# EXERCISE
Could you print exactly the lines of the listing below, starting at the line that has "is an image" and ending at the line that has "staining of pancreatic", and only those lines?

# MATERIAL SUPPLIED
○ ○ ○ ○ ○

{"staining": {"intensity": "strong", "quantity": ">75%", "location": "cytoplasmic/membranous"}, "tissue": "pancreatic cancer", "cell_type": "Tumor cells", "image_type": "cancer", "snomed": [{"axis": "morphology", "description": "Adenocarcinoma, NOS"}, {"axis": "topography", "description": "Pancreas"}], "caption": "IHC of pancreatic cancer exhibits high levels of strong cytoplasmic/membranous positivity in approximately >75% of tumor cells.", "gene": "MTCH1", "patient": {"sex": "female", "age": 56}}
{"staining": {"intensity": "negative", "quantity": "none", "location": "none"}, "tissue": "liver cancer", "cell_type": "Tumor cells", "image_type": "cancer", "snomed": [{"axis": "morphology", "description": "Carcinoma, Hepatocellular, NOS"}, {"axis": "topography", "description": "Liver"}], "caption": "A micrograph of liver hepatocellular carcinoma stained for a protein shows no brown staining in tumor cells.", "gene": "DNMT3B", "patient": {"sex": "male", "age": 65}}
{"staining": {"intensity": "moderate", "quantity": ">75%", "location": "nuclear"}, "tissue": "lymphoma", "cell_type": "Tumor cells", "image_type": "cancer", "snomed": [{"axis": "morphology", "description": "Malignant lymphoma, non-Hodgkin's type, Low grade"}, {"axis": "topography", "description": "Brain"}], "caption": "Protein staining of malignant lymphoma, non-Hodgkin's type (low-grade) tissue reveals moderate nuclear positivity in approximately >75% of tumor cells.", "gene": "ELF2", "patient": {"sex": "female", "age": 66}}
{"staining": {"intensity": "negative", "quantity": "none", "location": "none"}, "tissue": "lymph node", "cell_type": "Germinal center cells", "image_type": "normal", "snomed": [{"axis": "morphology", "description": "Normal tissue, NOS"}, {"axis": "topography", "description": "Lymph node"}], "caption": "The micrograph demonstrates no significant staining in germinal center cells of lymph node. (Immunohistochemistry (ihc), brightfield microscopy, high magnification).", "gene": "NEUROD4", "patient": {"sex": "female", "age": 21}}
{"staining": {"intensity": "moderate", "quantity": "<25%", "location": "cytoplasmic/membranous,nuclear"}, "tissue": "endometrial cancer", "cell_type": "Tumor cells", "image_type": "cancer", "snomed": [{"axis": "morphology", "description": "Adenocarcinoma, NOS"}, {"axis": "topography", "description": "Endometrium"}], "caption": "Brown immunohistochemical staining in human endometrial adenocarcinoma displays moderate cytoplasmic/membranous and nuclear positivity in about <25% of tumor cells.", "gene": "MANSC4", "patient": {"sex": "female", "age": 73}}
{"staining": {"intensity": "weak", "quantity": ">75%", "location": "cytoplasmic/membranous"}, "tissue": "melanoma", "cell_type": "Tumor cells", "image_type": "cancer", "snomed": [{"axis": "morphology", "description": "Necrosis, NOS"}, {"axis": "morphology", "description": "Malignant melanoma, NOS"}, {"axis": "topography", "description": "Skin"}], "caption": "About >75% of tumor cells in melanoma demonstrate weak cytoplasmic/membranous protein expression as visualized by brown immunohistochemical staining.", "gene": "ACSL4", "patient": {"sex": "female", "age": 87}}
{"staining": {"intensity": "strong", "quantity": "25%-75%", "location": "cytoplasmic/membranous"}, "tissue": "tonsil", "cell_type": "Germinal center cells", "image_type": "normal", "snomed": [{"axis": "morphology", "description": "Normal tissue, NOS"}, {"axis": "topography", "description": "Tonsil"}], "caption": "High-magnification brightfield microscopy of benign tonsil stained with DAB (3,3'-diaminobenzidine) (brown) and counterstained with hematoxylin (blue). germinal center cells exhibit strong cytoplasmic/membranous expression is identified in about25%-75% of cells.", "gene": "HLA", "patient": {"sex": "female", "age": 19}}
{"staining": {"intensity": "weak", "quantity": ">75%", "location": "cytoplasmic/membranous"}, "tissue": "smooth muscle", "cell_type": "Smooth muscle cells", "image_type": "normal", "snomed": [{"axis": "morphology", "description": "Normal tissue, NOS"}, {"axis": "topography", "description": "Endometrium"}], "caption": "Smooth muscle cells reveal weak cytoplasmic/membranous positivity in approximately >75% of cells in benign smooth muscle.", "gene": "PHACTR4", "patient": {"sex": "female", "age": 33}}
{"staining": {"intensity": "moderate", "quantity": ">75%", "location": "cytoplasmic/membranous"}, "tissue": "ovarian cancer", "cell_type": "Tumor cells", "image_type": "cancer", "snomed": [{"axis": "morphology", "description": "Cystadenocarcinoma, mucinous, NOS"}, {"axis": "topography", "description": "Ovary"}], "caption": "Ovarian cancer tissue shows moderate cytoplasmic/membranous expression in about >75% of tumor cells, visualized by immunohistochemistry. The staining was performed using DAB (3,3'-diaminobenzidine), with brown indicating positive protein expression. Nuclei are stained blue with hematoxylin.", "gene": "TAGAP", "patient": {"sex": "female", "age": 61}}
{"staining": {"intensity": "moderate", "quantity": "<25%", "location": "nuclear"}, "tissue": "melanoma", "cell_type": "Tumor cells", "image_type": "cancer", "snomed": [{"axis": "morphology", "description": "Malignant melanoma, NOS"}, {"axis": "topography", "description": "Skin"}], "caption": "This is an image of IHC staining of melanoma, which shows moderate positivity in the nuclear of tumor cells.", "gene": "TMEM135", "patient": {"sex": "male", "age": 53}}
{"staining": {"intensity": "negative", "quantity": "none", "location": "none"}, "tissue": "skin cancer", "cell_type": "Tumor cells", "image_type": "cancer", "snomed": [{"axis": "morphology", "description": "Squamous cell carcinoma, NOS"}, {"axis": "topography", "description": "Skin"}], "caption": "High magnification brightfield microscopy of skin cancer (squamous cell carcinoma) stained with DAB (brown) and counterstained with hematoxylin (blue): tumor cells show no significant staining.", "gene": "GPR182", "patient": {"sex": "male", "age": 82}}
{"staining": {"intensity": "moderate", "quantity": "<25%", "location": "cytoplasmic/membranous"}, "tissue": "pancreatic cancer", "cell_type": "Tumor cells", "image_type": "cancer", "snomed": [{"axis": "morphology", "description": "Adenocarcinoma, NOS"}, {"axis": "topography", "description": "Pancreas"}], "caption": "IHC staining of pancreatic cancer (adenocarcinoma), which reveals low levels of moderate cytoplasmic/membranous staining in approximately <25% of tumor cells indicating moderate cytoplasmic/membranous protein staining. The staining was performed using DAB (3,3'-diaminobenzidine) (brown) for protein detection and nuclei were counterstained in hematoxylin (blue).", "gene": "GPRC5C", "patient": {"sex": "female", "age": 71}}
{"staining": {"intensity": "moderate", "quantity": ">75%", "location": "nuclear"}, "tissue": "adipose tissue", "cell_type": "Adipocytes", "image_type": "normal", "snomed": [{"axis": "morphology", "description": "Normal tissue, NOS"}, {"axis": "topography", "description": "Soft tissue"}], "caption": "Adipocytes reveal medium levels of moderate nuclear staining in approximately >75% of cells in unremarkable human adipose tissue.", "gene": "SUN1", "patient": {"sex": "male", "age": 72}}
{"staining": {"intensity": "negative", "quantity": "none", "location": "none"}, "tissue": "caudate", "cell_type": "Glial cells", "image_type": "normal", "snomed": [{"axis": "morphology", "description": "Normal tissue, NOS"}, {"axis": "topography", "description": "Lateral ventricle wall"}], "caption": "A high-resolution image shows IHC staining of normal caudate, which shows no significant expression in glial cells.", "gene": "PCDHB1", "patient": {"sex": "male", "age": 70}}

○ ○ ○ ○ ○

# EXPECTED OUTPUT
{"staining": {"intensity": "moderate", "quantity": "<25%", "location": "nuclear"}, "tissue": "melanoma", "cell_type": "Tumor cells", "image_type": "cancer", "snomed": [{"axis": "morphology", "description": "Malignant melanoma, NOS"}, {"axis": "topography", "description": "Skin"}], "caption": "This is an image of IHC staining of melanoma, which shows moderate positivity in the nuclear of tumor cells.", "gene": "TMEM135", "patient": {"sex": "male", "age": 53}}
{"staining": {"intensity": "negative", "quantity": "none", "location": "none"}, "tissue": "skin cancer", "cell_type": "Tumor cells", "image_type": "cancer", "snomed": [{"axis": "morphology", "description": "Squamous cell carcinoma, NOS"}, {"axis": "topography", "description": "Skin"}], "caption": "High magnification brightfield microscopy of skin cancer (squamous cell carcinoma) stained with DAB (brown) and counterstained with hematoxylin (blue): tumor cells show no significant staining.", "gene": "GPR182", "patient": {"sex": "male", "age": 82}}
{"staining": {"intensity": "moderate", "quantity": "<25%", "location": "cytoplasmic/membranous"}, "tissue": "pancreatic cancer", "cell_type": "Tumor cells", "image_type": "cancer", "snomed": [{"axis": "morphology", "description": "Adenocarcinoma, NOS"}, {"axis": "topography", "description": "Pancreas"}], "caption": "IHC staining of pancreatic cancer (adenocarcinoma), which reveals low levels of moderate cytoplasmic/membranous staining in approximately <25% of tumor cells indicating moderate cytoplasmic/membranous protein staining. The staining was performed using DAB (3,3'-diaminobenzidine) (brown) for protein detection and nuclei were counterstained in hematoxylin (blue).", "gene": "GPRC5C", "patient": {"sex": "female", "age": 71}}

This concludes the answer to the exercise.